L’inasprimento delle regole del nostro sistema previdenziale, a partire da quelle introdotte con la legge di riforma Monti/Fornero, sta creando una serie di ripercussioni inaccettabili sulla vita delle persone che, come Patronato Inca insieme alla Cgil, chiediamo con insistenza e convinzione di cambiare. In particolare, l’aspettativa o speranza di vita, applicata a tutto e a tutti indistintamente rappresenta una delle maggiori aberrazioni e iniquità sulla quale vogliamo richiamare l’attenzione.
Siamo ormai di fronte a un sistema che prevede un costante innalzamento di tutti i requisiti per poter ottenere la pensione. Per raggiungere la pensione anticipata dal 1 gennaio di quest’annoservono 41 anni e 10 mesi di contributi versati per le donne e 42 anni e 10 mesi per gli uomini, ma nel 2019 e 2020 ne serviranno 43 anni e 2 mesi per gli uomini e 42 anni e 2 mesi per le donne, quindi per i due anni successivi, 2021/2022verranno aggiunti altri 4 mesi e poi ogni due anni ulteriori 3 mesi, senza fermarsi mai.
Se prendiamo, ad esempio, il requisito di età richiesto per la pensione di vecchiaia, dal 2018, sia gli uomini che le donne, dovranno avere compiuto 66 anni e 7 mesi per poter avanzare la domanda, ma nel 2021 l’età verrà innalzata a 67 anni e 2 mesi; e sono già stabiliti successivi e costanti incrementi di tre mesi per ogni biennio, senza soluzione di continuità. Se ragioniamo di pensione minima contributiva, che si può raggiungere dopo aver versato 5 anni di contributi, l’età prevista nel 2016 è addirittura di 70anni e 7 mesi, ma anche questa si innalzerà costantemente, senza nessun limite.

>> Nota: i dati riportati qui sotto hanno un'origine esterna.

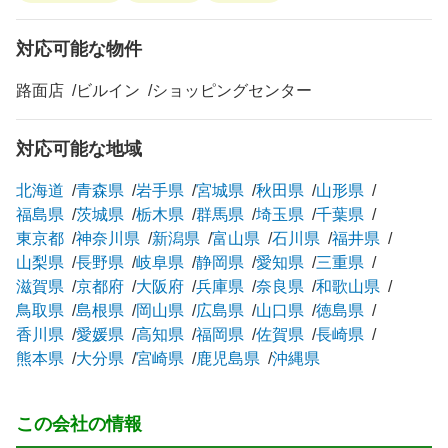
対応可能な物件
路面店
ビルイン
ショッピングセンター
対応可能な地域
北海道
青森県
岩手県
宮城県
秋田県
山形県
福島県
茨城県
栃木県
群馬県
埼玉県
千葉県
東京都
神奈川県
新潟県
富山県
石川県
福井県
山梨県
長野県
岐阜県
静岡県
愛知県
三重県
滋賀県
京都府
大阪府
兵庫県
奈良県
和歌山県
鳥取県
島根県
岡山県
広島県
山口県
徳島県
香川県
愛媛県
高知県
福岡県
佐賀県
長崎県
熊本県
大分県
宮崎県
鹿児島県
沖縄県
この会社の情報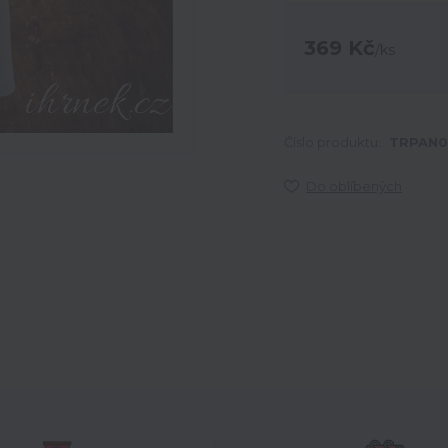
369 Kč
/
ks
Číslo produktu:
TRPAN0
Do oblíbených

Si deve considerare, inoltre, che la speranza di vita viene applicata a tutti, indipendentemente dal tipo di lavoro svolto; valgono le stesse regole per chi lavora in edilizia, per chi fa i turni in fabbrica o in ospedale, per chi lavora nelle scuole d’infanzia, in agricoltura o nelle stive delle navi. Si tratta di una vera e propria ingiustizia perché esistono studi statistici che dimostrano come l’aspettativa di vita sia diversificata tra le varie professioni a sfavore dei lavori più faticosi. Anche l’assegno sociale, che rappresenta una prestazione assistenziale per coloro che non hanno redditi e, quindi, non una pensione, è stato assoggettato alle regole dell’aspettativa di vita, innalzando con continuità l’età alla quale viene corrisposto.
A seguito di queste norme inique, gli effetti sulla vita delle persone sono evidenti; si è generato un sentimento collettivo di incertezza sul proprio destino lavorativo e previdenziale perché tutti si sentono in corsa per raggiungere l’obiettivo che si sposta sempre più in avanti. In particolare, per le fasce di lavoratori più giovani, coloro che hanno oggi un’età compresa tra i 25 e i 40 anni, è arduo poter indicare una data certa per il raggiungimento del requisito e questa incertezza influenza le scelte di vita delle persone e ha effetti negativi anche sull’economia del nostro paese per effetto di un pessimismo generalizzato e diffuso. L’aumentata aspettativa di vita che rappresenta un segno di benessere per la nostra società non può e non deve trasformarsi in una “condanna a vita”.
Il Patronato è impegnato a modificare questo sistema chiedendo di reintrodurre alcune certezze, come la fissazione di un limite agli anni di contributi da versare per la pensione anticipata, un limite di età per la pensione di vecchiaia, diversificando e riducendo questi limiti per i lavori più faticosi e usuranti. Queste modifiche farebbero riacquistare la fiducia a tante persone che potrebbero ricominciare a programmare le propria vita e renderebbero un po’ più equo e giusto il sistema previdenziale del nostro paese.